Preliminary analyses were conducted to investigate the behaviour of the elastomeric resin, focusing on swelling and changes in Young’s modulus. Results showed that swelling stabilized after three days for both immersion liquids, with higher values seen in distilled water than in saline solution. Mechanical tests showed a decrease in Young’s modulus during the first days of immersion, with a subsequent convergence after five days. Additionally, tests conducted on samples exposed to low temperatures showed minimal changes in Young’s modulus, ensuring the preservation of the mechanical properties of the material.
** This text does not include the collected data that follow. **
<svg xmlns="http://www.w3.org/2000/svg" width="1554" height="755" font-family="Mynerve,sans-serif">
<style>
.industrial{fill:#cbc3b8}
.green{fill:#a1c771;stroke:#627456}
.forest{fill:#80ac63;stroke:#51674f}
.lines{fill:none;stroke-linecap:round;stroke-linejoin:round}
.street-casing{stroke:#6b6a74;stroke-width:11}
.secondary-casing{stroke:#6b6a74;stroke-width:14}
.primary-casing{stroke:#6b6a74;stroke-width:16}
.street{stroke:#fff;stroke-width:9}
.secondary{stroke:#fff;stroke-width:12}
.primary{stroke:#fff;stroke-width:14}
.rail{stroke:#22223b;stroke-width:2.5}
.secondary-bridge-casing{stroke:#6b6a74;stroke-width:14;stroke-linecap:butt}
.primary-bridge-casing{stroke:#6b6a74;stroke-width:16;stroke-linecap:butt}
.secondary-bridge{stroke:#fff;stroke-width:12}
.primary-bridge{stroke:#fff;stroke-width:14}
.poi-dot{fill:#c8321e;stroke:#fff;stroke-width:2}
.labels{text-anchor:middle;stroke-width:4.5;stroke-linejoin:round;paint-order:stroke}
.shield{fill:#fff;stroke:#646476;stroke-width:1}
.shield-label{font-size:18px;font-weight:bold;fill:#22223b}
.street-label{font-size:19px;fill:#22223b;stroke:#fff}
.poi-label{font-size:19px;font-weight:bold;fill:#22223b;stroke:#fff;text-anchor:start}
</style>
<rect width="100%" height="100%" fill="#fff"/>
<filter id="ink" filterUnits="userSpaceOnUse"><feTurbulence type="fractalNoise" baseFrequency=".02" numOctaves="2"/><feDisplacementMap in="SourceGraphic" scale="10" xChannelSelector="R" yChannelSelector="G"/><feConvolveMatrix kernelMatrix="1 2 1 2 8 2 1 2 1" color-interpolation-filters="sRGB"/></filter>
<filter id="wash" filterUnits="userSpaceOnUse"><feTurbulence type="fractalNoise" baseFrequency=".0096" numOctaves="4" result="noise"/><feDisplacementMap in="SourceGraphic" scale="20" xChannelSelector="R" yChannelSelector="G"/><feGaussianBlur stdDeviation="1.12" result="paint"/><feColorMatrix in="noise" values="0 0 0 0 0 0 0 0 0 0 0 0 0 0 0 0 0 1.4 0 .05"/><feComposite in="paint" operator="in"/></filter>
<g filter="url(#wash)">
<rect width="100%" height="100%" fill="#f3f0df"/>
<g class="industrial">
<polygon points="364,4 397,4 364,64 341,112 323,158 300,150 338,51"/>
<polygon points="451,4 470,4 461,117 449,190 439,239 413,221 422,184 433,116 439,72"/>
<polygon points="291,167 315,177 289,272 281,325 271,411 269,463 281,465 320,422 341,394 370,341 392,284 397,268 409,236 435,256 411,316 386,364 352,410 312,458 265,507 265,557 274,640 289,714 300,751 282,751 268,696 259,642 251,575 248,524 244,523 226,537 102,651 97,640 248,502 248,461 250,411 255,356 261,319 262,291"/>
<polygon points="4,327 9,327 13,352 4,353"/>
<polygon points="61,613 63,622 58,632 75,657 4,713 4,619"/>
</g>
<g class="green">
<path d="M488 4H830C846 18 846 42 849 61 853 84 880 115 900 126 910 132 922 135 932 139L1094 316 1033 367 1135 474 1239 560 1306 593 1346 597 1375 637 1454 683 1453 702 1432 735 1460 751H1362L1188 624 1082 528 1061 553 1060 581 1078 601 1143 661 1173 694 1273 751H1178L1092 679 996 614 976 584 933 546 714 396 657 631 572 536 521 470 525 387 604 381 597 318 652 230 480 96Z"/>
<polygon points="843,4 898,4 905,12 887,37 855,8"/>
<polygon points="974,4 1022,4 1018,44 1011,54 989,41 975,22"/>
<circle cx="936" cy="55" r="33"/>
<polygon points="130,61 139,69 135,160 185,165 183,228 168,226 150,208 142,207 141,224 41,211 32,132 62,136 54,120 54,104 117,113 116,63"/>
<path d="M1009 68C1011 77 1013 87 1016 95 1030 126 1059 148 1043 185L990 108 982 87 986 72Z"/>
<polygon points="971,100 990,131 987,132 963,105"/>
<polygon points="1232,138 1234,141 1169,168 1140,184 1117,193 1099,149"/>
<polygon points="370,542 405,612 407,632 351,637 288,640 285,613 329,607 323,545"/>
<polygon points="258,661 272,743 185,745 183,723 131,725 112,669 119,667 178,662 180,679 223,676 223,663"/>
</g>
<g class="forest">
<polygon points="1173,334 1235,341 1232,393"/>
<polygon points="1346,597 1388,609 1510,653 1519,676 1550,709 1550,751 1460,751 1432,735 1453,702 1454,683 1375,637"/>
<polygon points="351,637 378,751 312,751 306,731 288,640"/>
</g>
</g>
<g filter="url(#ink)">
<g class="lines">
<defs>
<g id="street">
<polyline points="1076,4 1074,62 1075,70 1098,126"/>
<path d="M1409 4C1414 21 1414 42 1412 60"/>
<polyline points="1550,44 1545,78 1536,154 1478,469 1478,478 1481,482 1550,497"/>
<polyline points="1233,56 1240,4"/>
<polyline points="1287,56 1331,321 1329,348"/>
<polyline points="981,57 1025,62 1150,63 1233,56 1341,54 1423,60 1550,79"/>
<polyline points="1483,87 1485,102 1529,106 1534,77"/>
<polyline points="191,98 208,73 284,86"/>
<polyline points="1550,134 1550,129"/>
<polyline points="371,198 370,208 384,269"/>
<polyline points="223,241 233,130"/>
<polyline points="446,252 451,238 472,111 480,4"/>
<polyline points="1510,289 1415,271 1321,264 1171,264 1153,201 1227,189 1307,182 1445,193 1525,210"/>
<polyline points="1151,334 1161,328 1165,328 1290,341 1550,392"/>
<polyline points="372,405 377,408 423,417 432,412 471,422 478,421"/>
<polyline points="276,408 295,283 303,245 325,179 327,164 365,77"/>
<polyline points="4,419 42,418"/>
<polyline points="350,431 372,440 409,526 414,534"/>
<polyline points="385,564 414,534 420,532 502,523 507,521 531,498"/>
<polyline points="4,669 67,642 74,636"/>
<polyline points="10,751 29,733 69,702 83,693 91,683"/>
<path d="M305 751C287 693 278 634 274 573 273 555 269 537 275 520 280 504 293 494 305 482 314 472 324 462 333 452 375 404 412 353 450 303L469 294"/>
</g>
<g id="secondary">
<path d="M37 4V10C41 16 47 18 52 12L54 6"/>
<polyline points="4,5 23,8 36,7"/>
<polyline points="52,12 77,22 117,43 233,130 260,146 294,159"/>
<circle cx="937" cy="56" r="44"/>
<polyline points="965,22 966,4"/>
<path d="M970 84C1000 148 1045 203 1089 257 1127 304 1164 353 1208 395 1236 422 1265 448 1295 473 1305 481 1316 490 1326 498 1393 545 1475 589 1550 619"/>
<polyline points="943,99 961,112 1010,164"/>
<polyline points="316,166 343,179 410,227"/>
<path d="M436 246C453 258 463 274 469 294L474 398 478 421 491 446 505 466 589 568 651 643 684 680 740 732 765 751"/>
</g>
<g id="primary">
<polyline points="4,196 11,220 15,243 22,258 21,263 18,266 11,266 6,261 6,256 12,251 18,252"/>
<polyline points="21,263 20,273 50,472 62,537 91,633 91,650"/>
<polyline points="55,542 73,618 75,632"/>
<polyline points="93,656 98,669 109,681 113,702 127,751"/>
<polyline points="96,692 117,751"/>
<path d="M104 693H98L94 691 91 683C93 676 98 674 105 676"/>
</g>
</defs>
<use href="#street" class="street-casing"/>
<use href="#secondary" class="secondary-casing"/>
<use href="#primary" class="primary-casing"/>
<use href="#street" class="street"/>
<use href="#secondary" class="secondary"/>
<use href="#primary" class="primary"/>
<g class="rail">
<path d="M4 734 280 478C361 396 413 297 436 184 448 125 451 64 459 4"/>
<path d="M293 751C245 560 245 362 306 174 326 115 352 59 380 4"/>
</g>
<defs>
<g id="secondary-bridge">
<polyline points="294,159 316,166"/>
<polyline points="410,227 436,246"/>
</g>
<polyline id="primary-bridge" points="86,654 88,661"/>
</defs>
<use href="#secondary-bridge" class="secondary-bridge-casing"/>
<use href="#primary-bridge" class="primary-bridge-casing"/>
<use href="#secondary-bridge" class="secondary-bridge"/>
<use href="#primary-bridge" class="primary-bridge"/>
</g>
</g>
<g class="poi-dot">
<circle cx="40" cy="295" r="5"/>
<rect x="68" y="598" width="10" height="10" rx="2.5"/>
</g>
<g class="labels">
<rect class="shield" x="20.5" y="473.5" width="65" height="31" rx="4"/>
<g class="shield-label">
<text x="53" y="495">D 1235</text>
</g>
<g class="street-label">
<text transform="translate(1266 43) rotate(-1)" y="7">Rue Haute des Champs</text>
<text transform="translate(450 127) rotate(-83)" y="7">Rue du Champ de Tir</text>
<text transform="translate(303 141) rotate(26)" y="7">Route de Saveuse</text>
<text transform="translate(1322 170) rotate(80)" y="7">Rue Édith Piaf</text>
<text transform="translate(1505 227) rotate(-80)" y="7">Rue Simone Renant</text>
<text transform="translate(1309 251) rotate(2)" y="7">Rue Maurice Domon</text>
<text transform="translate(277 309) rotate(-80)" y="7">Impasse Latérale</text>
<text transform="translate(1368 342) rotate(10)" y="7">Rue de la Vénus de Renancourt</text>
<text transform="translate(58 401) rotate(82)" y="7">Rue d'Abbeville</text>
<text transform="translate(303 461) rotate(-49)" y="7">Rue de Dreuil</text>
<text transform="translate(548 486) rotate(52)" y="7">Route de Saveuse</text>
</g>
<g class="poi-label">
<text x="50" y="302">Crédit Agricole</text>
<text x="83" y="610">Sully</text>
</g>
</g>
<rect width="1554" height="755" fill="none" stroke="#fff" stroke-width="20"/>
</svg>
The protocol was applied by immersing the 3D-printed samples (with different orientations) in distilled water, followed by exposure to low temperatures (−20 °C and −80 °C). This process induced porosity formation and increased surface roughness, with the pore extent and distribution influenced by both printing orientation and temperature. Samples printed at 0° showed pores with an average diameter of 17.03 ± 2.56 µm and more uniform porosity, especially after exposure to −80 °C, suggesting that this combination could be optimal for scaffold fabrication. Indeed, the presence of micropores in scaffolds supports cell adhesion, cell–cell and cell–matrix signalling, promoting the self-organization of cells into functional tissue structures [
22,
35,
39]. Further studies on cell adhesion and proliferation will be addressed in future works.
In conclusion, this research highlights the importance of optimizing elastomeric scaffold design by considering printing orientation, material properties, and environmental parameters such as temperature.